- [Goal of the exercise]:
From the line containing "Figures 4(a) to" down to the line containing "Kitchen | $14.75 |" in the records below, reproduce every line exactly, ends included, and omit all others.

- [Data records]:
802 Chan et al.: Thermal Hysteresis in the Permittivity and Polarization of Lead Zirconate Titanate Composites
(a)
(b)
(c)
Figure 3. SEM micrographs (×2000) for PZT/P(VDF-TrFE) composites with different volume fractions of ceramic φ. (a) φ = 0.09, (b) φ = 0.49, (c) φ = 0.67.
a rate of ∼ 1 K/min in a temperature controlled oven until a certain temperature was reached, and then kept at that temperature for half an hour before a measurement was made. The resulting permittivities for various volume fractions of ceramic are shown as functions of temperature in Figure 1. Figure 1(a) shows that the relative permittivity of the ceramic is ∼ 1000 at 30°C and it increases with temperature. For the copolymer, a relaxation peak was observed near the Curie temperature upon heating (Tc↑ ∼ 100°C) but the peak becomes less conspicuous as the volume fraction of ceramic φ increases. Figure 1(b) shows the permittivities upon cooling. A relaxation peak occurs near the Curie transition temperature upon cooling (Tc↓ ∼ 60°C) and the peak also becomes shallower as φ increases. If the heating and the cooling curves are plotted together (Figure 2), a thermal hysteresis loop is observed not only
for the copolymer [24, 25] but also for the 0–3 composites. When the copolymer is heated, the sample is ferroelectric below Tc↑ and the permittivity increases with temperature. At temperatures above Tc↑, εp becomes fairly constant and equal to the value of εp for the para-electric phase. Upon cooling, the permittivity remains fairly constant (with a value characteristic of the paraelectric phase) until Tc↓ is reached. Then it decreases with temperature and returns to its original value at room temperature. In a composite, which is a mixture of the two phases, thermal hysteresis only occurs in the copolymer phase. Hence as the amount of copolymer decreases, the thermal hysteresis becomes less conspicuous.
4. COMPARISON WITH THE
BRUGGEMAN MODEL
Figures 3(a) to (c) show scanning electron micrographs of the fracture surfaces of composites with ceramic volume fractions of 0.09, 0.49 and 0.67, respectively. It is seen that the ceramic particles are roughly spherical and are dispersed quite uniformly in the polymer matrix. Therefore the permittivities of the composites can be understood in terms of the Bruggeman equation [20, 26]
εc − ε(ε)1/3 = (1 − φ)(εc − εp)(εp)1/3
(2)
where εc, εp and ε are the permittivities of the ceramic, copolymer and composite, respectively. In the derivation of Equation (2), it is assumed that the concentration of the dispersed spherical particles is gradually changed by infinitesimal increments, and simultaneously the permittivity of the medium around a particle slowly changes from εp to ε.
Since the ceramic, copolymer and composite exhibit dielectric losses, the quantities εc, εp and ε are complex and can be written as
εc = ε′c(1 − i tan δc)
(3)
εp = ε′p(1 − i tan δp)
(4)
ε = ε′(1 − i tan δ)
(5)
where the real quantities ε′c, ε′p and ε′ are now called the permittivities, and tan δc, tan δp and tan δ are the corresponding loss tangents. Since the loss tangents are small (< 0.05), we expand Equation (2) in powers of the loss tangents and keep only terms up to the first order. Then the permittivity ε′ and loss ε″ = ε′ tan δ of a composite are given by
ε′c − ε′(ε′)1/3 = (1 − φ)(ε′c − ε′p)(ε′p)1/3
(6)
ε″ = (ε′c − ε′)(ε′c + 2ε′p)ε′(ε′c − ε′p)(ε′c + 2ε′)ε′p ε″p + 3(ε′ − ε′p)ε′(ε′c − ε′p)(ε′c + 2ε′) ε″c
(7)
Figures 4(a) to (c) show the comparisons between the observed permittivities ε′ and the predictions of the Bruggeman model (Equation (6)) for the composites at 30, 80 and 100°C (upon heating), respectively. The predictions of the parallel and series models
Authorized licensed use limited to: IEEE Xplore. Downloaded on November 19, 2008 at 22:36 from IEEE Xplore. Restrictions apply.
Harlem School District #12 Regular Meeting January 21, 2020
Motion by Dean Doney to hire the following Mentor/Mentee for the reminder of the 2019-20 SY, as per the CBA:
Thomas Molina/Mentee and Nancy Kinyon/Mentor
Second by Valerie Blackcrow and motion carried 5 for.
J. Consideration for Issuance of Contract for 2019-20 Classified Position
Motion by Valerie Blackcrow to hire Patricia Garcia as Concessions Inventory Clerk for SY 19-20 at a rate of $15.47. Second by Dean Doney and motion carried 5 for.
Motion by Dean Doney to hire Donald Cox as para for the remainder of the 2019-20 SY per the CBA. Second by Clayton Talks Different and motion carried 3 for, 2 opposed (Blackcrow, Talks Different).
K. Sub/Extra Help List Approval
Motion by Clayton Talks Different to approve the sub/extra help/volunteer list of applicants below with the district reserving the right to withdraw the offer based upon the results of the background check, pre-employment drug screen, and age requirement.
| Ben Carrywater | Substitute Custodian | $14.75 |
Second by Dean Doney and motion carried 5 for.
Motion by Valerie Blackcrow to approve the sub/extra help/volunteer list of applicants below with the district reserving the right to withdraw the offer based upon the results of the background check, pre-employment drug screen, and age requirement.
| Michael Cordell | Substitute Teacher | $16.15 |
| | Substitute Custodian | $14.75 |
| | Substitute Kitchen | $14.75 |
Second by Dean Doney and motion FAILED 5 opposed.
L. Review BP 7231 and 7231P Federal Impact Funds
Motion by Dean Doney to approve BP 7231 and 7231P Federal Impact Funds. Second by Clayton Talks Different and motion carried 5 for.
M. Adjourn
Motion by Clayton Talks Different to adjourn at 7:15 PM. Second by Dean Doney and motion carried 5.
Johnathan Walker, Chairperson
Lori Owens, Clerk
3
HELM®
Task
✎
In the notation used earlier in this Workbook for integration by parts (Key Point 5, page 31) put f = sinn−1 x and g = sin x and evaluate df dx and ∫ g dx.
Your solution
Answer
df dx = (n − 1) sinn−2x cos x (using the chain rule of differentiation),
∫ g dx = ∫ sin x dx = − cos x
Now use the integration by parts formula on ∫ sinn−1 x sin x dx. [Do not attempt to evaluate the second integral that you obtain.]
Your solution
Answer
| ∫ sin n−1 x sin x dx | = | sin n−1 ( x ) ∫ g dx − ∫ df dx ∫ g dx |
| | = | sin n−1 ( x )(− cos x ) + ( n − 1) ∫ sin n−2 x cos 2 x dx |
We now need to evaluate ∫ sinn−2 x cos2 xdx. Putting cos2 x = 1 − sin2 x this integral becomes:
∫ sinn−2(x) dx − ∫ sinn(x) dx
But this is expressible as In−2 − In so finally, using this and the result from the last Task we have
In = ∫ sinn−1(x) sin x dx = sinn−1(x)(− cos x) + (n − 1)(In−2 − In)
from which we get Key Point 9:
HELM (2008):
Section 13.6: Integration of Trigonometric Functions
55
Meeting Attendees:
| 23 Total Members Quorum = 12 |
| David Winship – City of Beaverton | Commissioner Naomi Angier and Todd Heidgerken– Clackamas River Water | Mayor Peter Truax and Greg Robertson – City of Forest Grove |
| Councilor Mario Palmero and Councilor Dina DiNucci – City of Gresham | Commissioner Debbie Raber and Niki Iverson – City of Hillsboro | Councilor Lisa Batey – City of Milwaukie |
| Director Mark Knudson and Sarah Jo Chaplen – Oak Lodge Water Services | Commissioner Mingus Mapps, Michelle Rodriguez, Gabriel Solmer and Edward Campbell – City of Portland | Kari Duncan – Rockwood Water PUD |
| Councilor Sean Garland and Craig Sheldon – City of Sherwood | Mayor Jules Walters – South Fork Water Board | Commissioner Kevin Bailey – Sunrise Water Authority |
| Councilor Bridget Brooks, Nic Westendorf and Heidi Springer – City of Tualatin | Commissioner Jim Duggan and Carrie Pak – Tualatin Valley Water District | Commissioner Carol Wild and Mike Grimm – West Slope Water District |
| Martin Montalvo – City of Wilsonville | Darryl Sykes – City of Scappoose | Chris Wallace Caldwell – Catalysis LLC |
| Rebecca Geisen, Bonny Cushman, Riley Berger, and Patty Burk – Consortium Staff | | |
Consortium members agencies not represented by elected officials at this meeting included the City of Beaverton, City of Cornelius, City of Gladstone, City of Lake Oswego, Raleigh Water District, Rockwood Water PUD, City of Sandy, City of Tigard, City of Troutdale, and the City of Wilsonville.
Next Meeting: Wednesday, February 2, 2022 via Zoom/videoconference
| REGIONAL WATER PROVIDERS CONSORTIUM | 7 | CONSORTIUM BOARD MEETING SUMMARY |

- [Exercise result]:
Figures 4(a) to (c) show the comparisons between the observed permittivities ε′ and the predictions of the Bruggeman model (Equation (6)) for the composites at 30, 80 and 100°C (upon heating), respectively. The predictions of the parallel and series models
Authorized licensed use limited to: IEEE Xplore. Downloaded on November 19, 2008 at 22:36 from IEEE Xplore. Restrictions apply.
Harlem School District #12 Regular Meeting January 21, 2020
Motion by Dean Doney to hire the following Mentor/Mentee for the reminder of the 2019-20 SY, as per the CBA:
Thomas Molina/Mentee and Nancy Kinyon/Mentor
Second by Valerie Blackcrow and motion carried 5 for.
J. Consideration for Issuance of Contract for 2019-20 Classified Position
Motion by Valerie Blackcrow to hire Patricia Garcia as Concessions Inventory Clerk for SY 19-20 at a rate of $15.47. Second by Dean Doney and motion carried 5 for.
Motion by Dean Doney to hire Donald Cox as para for the remainder of the 2019-20 SY per the CBA. Second by Clayton Talks Different and motion carried 3 for, 2 opposed (Blackcrow, Talks Different).
K. Sub/Extra Help List Approval
Motion by Clayton Talks Different to approve the sub/extra help/volunteer list of applicants below with the district reserving the right to withdraw the offer based upon the results of the background check, pre-employment drug screen, and age requirement.
| Ben Carrywater | Substitute Custodian | $14.75 |
Second by Dean Doney and motion carried 5 for.
Motion by Valerie Blackcrow to approve the sub/extra help/volunteer list of applicants below with the district reserving the right to withdraw the offer based upon the results of the background check, pre-employment drug screen, and age requirement.
| Michael Cordell | Substitute Teacher | $16.15 |
| | Substitute Custodian | $14.75 |
| | Substitute Kitchen | $14.75 |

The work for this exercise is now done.